There follows a denunciation of the man who sought to silence this fresh voice of God. "Now therefore hearken to the word of Jehovah thou that sayest, Prophesy not against Israel, nor let drop thy words against the house of Israel; therefore thus saith Jehovah "Thou hast presumed to say; Hear what God will say." Thou hast dared to set thine office and system against His word and purpose. See how they must be swept away. In defiance of its own rules the grammar flings forward to the beginnings of its clauses, each detail of the priest's estate along with the scene of its desecration. "Thy wife in the city-shall play the harlot; and thy sons and thy daughters by the sword-shall fall; and thy land by the measuring rope-shall be divided; and thou in an unclean land-shalt die. Do not let us blame the prophet for a coarse cruelty in the first of these details. He did not invent it. With all the rest it formed an ordinary consequence of defeat in the warfare of the times-an inevitable item of that general overthrow which, with bitter emphasis, the prophet describes in Amaziah's own words: "Israel going shall go into captivity from off his own land."
There is added a vision in line with the three which preceded the priest's interruption.

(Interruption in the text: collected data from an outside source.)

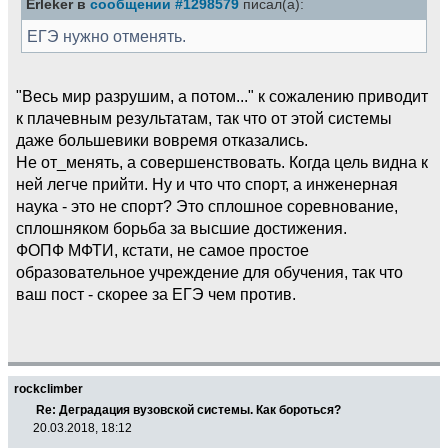
Erleker в
сообщении #1298579
писал(а):
ЕГЭ нужно отменять.
"Весь мир разрушим, а потом..." к сожалению приводит
к плачевным результатам, так что от этой системы
даже большевики вовремя отказались.
Не от_менять, а совершенствовать. Когда цель видна к
ней легче прийти. Ну и что что спорт, а инженерная
наука - это не спорт? Это сплошное соревнование,
сплошняком борьба за высшие достижения.
ФОПФ МФТИ, кстати, не самое простое
образовательное учреждение для обучения, так что
ваш пост - скорее за ЕГЭ чем против.
rockclimber
Re: Деградация вузовской системы. Как бороться?
20.03.2018, 18:12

We are therefore justified in supposing that Amos spoke it also on this occasion, and in taking it as the close of his address at Bethel. "Then the Lord Jehovah gave me to see: and, behold, a basket of Kaits," that is, "summer fruit. And He said, What art thou seeing, Amos? And I said, A basket of Kaits. And Jehovah said unto me, The Kets-the End - has come upon My people Israel. I will not again pass them over." This does not carry the prospect beyond the third vision, but it stamps its finality, and there is therefore added a vivid realization of the result. By four disjointed lamentations, "howls" the prophet calls them, we are made to feel the last shocks of the final collapse, and in the utter end an awful silence. "And the songs of the temple shall be changed into howls in that day, saith the Lord Jehovah. Multitude of corpses! In every place! He hath cast out! Hush!"

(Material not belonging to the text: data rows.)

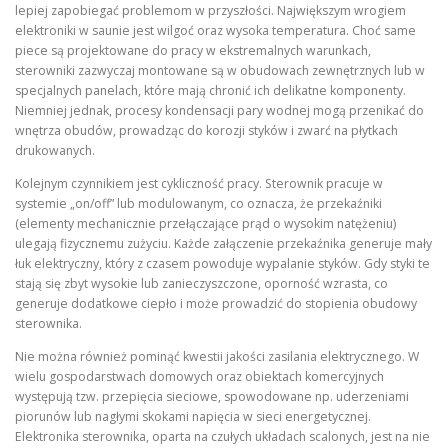
lepiej zapobiegać problemom w przyszłości. Największym wrogiem
elektroniki w saunie jest wilgoć oraz wysoka temperatura. Choć same
piece są projektowane do pracy w ekstremalnych warunkach,
sterowniki zazwyczaj montowane są w obudowach zewnętrznych lub w
specjalnych panelach, które mają chronić ich delikatne komponenty.
Niemniej jednak, procesy kondensacji pary wodnej mogą przenikać do
wnętrza obudów, prowadząc do korozji styków i zwarć na płytkach
drukowanych.
Kolejnym czynnikiem jest cykliczność pracy. Sterownik pracuje w
systemie „on/off” lub modulowanym, co oznacza, że przekaźniki
(elementy mechanicznie przełączające prąd o wysokim natężeniu)
ulegają fizycznemu zużyciu. Każde załączenie przekaźnika generuje mały
łuk elektryczny, który z czasem powoduje wypalanie styków. Gdy styki te
stają się zbyt wysokie lub zanieczyszczone, oporność wzrasta, co
generuje dodatkowe ciepło i może prowadzić do stopienia obudowy
sterownika.
Nie można również pominąć kwestii jakości zasilania elektrycznego. W
wielu gospodarstwach domowych oraz obiektach komercyjnych
występują tzw. przepięcia sieciowe, spowodowane np. uderzeniami
piorunów lub nagłymi skokami napięcia w sieci energetycznej.
Elektronika sterownika, oparta na czułych układach scalonych, jest na nie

These then were probably the last words which Amos spoke to Israel. If so, they form a curious echo of what was enforced upon himself, and he may have meant them as such. He was "cast out"; he was "silenced." They might almost be the verbal repetition of the priest's orders. In any case the silence is appropriate. But Amaziah little knew what power he had given to prophecy the day he forbade it to speak. The gagged prophet began to write; and those accents which, humanly speaking, might have died out with the songs of the temple of Bethel were clothed upon with the immortality of literature. Amos silenced wrote a book-first of prophets to do so-and this is the book we have now to study.